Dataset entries
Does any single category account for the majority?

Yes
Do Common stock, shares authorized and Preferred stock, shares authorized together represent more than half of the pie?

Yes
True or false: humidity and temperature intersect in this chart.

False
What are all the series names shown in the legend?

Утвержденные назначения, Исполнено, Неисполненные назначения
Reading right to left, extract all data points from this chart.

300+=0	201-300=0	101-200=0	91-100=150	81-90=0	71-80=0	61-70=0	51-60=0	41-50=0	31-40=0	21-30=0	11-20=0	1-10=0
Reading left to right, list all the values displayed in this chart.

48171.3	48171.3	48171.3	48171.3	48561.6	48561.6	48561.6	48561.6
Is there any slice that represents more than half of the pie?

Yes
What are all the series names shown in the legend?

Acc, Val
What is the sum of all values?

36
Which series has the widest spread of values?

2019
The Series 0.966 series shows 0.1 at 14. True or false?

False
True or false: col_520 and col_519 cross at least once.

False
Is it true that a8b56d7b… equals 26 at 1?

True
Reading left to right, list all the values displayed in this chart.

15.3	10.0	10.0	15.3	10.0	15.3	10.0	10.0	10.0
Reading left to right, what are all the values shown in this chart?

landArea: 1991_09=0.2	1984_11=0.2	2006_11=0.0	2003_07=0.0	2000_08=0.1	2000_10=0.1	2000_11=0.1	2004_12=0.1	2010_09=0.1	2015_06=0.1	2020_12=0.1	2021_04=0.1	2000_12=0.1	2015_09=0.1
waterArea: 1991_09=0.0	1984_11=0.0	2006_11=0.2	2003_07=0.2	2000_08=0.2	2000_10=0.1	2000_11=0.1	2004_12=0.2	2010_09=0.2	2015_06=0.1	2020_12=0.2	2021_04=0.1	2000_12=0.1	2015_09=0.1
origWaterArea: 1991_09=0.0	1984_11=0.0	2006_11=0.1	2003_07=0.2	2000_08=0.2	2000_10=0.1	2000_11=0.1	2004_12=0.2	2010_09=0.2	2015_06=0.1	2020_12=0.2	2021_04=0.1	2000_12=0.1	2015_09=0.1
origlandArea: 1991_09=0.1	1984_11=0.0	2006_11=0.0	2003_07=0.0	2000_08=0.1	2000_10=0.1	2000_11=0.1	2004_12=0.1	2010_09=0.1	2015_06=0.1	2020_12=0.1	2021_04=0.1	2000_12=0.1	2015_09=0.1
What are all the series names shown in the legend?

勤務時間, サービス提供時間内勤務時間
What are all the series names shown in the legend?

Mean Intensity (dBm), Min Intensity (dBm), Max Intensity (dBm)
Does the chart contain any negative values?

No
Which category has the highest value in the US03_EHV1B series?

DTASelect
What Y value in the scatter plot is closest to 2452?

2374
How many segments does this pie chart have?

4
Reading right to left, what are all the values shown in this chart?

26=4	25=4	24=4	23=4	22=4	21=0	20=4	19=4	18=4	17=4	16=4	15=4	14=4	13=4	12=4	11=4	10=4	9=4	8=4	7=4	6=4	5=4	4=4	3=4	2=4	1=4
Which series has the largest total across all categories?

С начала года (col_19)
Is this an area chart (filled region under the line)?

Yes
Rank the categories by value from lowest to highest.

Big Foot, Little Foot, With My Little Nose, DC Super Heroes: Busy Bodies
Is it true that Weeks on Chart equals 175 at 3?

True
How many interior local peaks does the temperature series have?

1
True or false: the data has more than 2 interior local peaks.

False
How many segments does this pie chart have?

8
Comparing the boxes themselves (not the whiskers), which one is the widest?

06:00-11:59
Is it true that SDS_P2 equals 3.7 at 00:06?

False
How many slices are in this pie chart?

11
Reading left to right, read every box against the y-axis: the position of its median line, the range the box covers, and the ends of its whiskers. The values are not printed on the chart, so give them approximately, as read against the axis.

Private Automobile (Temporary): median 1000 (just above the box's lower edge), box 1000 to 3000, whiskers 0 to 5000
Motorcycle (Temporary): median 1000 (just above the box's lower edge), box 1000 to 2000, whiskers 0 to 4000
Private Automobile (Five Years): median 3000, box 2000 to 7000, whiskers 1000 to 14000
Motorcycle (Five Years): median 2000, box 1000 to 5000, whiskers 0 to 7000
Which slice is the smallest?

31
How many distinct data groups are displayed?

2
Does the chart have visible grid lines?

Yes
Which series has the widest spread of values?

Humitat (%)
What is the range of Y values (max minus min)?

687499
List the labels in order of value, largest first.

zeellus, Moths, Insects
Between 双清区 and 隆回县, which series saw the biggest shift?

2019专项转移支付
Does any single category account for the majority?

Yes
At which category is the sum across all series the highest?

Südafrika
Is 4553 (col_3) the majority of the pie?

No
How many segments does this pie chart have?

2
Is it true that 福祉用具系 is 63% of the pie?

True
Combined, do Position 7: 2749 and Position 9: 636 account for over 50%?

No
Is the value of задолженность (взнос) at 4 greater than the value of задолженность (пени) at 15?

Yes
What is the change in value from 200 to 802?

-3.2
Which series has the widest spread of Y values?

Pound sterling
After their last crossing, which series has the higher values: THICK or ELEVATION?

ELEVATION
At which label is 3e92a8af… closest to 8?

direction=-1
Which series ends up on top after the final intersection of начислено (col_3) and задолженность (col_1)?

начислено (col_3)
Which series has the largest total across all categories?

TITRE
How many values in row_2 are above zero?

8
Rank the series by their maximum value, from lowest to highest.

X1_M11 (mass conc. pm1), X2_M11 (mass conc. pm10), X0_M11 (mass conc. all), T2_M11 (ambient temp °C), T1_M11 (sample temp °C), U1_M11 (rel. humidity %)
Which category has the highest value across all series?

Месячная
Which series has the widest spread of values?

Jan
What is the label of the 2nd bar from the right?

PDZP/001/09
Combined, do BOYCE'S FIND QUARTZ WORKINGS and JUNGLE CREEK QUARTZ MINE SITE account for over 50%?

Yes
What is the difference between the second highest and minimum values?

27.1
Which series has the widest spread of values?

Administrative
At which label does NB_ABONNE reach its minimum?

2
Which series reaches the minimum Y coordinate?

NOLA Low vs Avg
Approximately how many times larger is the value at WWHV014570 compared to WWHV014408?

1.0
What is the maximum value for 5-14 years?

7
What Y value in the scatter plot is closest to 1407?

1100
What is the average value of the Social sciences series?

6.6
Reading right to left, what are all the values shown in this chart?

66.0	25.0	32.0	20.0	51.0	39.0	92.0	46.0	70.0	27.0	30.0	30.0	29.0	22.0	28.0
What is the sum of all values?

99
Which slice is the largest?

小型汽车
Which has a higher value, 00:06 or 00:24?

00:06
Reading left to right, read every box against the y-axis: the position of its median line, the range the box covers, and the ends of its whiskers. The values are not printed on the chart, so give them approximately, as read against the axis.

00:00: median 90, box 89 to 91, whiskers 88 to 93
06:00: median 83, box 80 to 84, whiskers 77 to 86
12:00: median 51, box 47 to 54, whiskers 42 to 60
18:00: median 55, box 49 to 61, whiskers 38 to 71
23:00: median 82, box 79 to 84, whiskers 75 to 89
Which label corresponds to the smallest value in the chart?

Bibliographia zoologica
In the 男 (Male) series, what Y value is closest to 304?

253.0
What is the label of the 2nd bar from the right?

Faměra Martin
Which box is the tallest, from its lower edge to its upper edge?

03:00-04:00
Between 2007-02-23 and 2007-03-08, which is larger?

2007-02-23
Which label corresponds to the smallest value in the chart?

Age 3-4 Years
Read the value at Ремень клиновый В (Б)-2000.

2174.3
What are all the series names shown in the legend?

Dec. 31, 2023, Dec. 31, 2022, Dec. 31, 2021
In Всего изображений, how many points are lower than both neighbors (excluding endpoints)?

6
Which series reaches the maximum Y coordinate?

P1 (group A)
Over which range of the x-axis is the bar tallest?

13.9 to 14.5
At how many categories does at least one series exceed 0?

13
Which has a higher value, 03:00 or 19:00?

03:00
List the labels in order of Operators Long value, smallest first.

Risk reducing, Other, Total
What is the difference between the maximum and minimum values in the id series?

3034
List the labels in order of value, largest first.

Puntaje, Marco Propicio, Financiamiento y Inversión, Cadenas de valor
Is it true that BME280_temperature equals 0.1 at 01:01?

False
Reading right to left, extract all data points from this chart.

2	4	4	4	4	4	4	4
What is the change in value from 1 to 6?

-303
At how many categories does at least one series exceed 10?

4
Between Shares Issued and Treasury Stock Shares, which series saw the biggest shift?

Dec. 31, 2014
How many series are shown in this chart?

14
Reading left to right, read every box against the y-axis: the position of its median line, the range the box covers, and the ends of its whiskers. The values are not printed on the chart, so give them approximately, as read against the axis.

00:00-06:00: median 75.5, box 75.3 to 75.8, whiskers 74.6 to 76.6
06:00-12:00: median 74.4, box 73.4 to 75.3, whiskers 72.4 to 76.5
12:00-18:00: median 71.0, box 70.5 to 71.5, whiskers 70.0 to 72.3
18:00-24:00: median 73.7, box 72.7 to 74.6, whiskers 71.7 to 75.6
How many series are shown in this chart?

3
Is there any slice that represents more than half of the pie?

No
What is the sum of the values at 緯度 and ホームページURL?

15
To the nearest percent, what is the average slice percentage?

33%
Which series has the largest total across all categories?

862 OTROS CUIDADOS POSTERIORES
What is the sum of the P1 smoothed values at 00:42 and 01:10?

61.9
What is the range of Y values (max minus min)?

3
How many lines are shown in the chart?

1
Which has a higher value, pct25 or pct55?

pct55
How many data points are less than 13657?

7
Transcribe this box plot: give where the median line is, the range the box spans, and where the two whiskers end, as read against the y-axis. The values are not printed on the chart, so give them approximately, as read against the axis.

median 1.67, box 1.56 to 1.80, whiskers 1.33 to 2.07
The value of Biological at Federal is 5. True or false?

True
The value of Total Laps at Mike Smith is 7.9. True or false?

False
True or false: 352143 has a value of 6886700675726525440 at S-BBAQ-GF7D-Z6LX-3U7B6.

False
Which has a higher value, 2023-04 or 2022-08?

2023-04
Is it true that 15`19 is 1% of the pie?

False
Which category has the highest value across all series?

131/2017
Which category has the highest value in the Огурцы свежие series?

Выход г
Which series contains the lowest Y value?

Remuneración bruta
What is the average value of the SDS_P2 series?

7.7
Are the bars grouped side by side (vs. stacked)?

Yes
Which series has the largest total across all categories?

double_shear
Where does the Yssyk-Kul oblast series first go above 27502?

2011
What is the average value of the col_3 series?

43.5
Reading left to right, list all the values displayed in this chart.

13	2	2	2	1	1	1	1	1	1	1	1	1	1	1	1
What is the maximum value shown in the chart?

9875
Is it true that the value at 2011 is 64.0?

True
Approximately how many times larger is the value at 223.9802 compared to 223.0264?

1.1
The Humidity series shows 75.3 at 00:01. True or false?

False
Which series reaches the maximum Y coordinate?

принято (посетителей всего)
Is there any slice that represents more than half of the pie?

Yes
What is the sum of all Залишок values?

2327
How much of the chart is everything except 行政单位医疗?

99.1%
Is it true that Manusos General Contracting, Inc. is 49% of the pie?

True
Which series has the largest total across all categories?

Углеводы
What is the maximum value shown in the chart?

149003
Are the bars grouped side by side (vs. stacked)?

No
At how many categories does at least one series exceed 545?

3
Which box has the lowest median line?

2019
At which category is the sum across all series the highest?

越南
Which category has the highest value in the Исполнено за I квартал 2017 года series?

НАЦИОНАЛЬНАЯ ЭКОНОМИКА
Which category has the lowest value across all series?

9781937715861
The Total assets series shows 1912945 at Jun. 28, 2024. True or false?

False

Task to carry out →
Report how many lines of the dataset entries above contain the string "plot", treating uppercase and lowercase as different. Give only the number.

Your solution →
3